I am wondering how could a simple 5 Bernoulli random variable “data” be modelled by fitting a “mixed decision tree” model in Stan.

I am wondering if the traditional decision tree method is “just” simply a max likelihood approximation to some simple Stan model. Something that can be described in Stan, in a “not too complicated way”.

What needs to be described is a distribution on the tree structures, so it is a mixture model of decision trees, it is not clear to me how easy it is to do this in practice with Stan, partially due to the “mixture model chain convergence problem” because the random variable that indexes the tree structure is discrete, but, this is just a vague intuition.

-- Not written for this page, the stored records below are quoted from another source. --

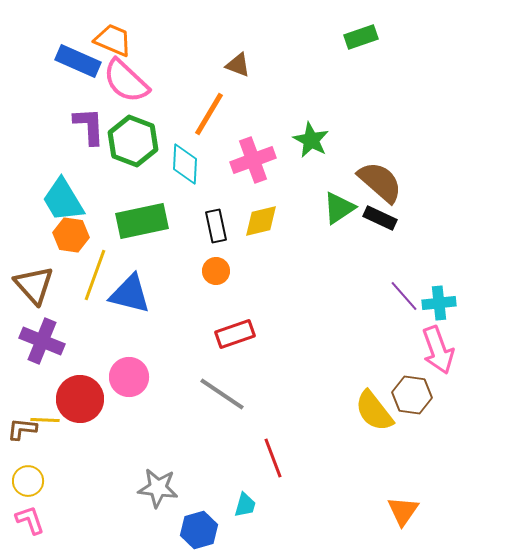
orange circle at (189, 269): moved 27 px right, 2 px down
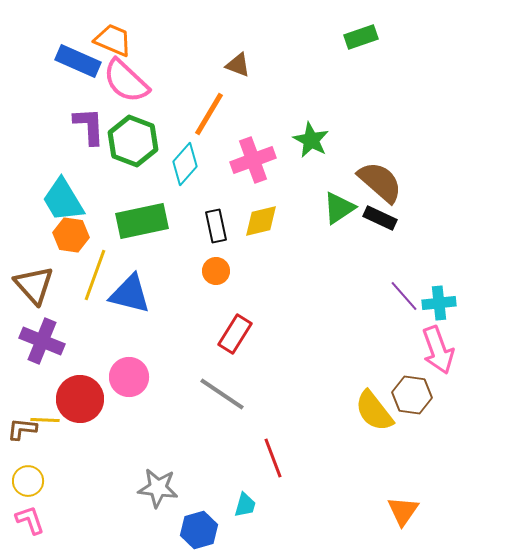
cyan diamond at (185, 164): rotated 39 degrees clockwise
red rectangle at (235, 334): rotated 39 degrees counterclockwise
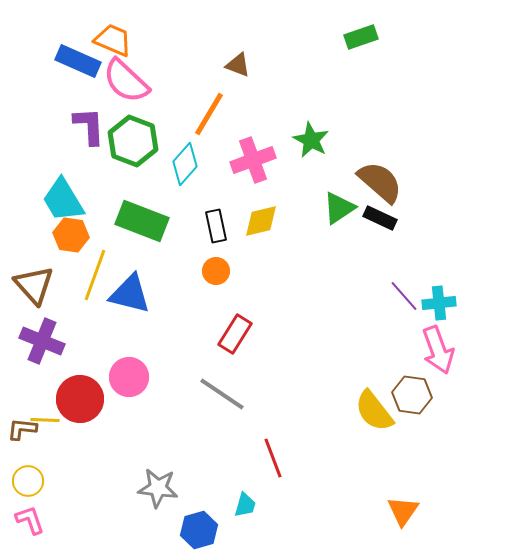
green rectangle at (142, 221): rotated 33 degrees clockwise
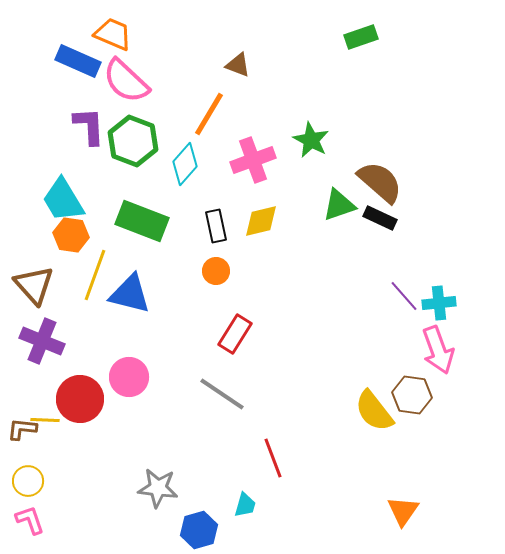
orange trapezoid at (113, 40): moved 6 px up
green triangle at (339, 208): moved 3 px up; rotated 15 degrees clockwise
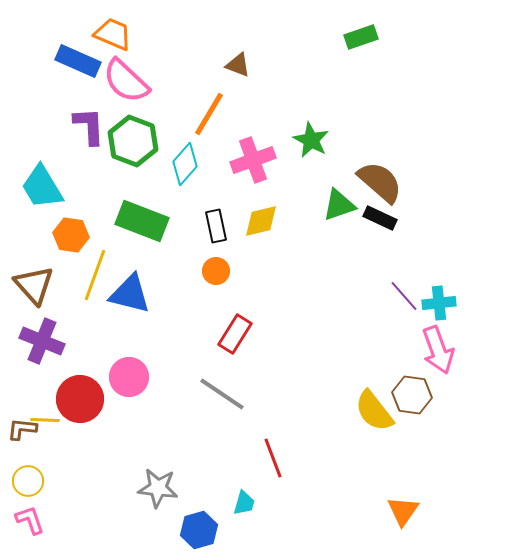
cyan trapezoid at (63, 200): moved 21 px left, 13 px up
cyan trapezoid at (245, 505): moved 1 px left, 2 px up
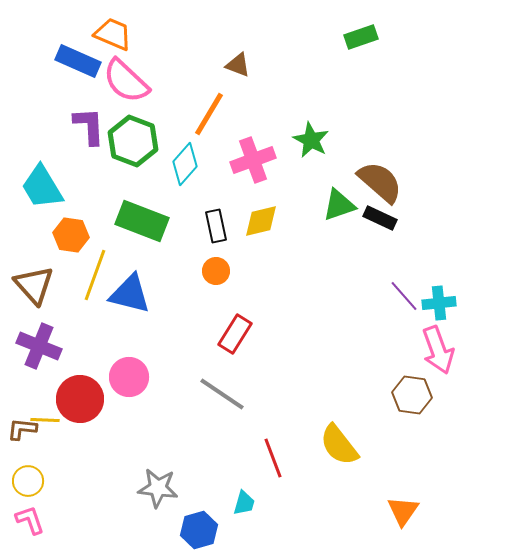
purple cross at (42, 341): moved 3 px left, 5 px down
yellow semicircle at (374, 411): moved 35 px left, 34 px down
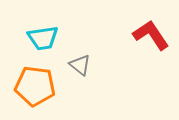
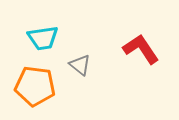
red L-shape: moved 10 px left, 14 px down
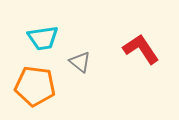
gray triangle: moved 3 px up
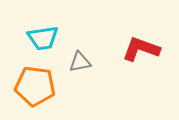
red L-shape: rotated 36 degrees counterclockwise
gray triangle: rotated 50 degrees counterclockwise
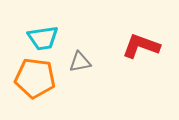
red L-shape: moved 3 px up
orange pentagon: moved 8 px up
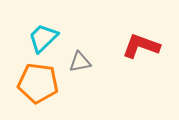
cyan trapezoid: rotated 144 degrees clockwise
orange pentagon: moved 3 px right, 5 px down
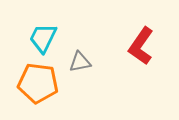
cyan trapezoid: rotated 20 degrees counterclockwise
red L-shape: rotated 75 degrees counterclockwise
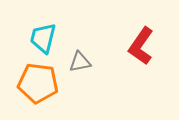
cyan trapezoid: rotated 12 degrees counterclockwise
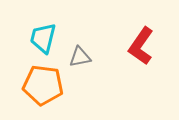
gray triangle: moved 5 px up
orange pentagon: moved 5 px right, 2 px down
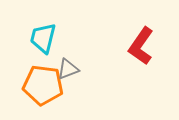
gray triangle: moved 12 px left, 12 px down; rotated 10 degrees counterclockwise
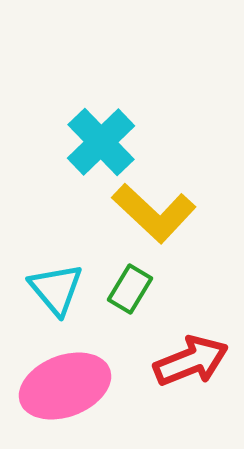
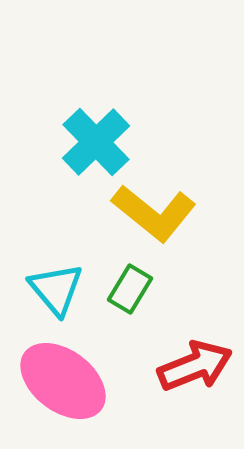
cyan cross: moved 5 px left
yellow L-shape: rotated 4 degrees counterclockwise
red arrow: moved 4 px right, 5 px down
pink ellipse: moved 2 px left, 5 px up; rotated 58 degrees clockwise
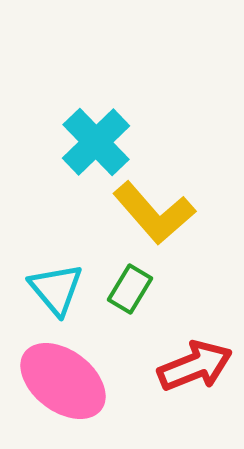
yellow L-shape: rotated 10 degrees clockwise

Any thoughts on this topic ?

Cheers,

Jozsef

This may be of interest. Try implementing the log likelihood of a mixture as a Stan function with some generated data if it’s of interest and post it and I’d be happy to muddle through trying to make it work in Stan with you :-)

Yes, I think we had that as a homework assignment in 2010 or so, given by J. Hollmen : https://people.aalto.fi/jaakko.hollmen#publications . At least the EM approximation.

I was wondering, what would it mean to do a “decision tree” modelling on 3 binary random variables : A, B, C

then the “phase space” (the states, in which the system-to-be-modelled can be) is :

\begin{array}{c|cc} & A & B & C \\ P_1 & 0 & 0 & 0 &\hline \\ P_2 & 1 & 0 & 0 \\ P_3 & 0 & 1 & 0 \\ P_4 & 1 & 1 & 0 \\ P_5 & 0 & 0 & 1 \\ P_6 & 1 & 0 & 1 \\ P_7 & 0 & 1 & 1 \\ P_8 & 1 & 1 & 1 \\ \end{array}

In a decision tree, the result is “deterministic”, hence the probabilities are either zero, or “one”. Or, better said, the conditional probabilities.

So, if C is to be “predicted” by a decision tree then - for example - P(C=1|A=0,B=0) can be either 0 or 1 but nothing else, this is because decision tree-s are “deterministic”, at least the “non-Bayesian” ones.